Sir John said semi-official efforts on Government's part to scapegoat the expatriate community were counterproductive and potentially "hugely destabilising" given the basic economics involved.
"Expatriates pay rents on their apartments that allow Bermudians to pay their mortgages; they create employment opportunities for Bermudians in satellite services ranging all the way from legal and accountancy firms to restaurants and grocery stores and the construction sector.
"They and the industries they have created here are the spark plug that fires the engine of Bermuda's economy. This is an economy that is the envy of the developed world.
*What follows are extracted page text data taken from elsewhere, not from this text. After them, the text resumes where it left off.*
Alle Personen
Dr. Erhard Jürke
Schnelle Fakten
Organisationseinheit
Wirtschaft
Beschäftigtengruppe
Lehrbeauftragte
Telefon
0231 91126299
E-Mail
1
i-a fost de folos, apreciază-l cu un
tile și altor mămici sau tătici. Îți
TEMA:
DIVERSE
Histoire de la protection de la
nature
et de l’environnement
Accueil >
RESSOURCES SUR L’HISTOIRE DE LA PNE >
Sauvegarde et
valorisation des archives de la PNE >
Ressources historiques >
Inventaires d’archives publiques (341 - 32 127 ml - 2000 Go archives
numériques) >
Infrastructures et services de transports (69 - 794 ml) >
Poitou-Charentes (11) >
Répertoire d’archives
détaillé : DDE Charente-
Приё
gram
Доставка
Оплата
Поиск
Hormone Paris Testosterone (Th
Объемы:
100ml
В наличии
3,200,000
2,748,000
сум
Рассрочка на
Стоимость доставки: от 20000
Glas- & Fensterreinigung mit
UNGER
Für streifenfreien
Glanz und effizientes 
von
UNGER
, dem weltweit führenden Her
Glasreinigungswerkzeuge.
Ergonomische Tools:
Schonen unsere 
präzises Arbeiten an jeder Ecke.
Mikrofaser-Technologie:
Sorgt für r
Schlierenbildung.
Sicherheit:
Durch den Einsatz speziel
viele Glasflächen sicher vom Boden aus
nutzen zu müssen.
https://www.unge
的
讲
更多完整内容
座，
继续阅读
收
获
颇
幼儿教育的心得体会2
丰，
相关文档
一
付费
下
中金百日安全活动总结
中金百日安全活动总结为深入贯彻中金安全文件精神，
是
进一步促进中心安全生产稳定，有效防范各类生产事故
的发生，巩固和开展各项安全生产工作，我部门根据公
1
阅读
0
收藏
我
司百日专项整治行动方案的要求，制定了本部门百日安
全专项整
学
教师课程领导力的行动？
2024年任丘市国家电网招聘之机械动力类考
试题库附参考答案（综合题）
Yet the message that is being sent down from on high to these companies - the insurance, reinsurance and management firms - is one of derision."
Sir John said Government could not on the one hand take credit for presiding over one of the world's most dynamic economy while simultaneously eroding confidence in Bermuda among key players in the off-shore financial sector.
"Bermuda has made more progress in recent decades than any other predominantly black jurisdiction that I know of," said Sir John. "Not just in terms of income and material success but in areas like education, employment opportunities and social safety nets.
"Yet the Government seems to have an unspoken policy that nobody has benefited from what really has been a Bermudian economic miracle. The Government likes to project itself as having a social conscience, of being socially responsible; some of the Government's own members like to pretend that they themselves have not been recipients - major recipients, in some instances - of the benefits that have accrued to Bermuda from the off-shore financial sector.
"But if they had a genuine social conscience, they would point out not only how fortunate Bermuda in comparison to any other jurisdiction in the world but also just how fragile our current prosperity is.
"If they had a genuine social conscience, they would stop scapegoating the international business sector for everything that ails Bermuda; rather they would identify and isolate the genuine problems and address them accordingly.
"The reality is that the international business sector cannot continue seeing themselves being targeted by this Government and its mouthpieces without developing a certain level of discomfort, without beginning to look at other jurisdictions with much more hospitable social climates."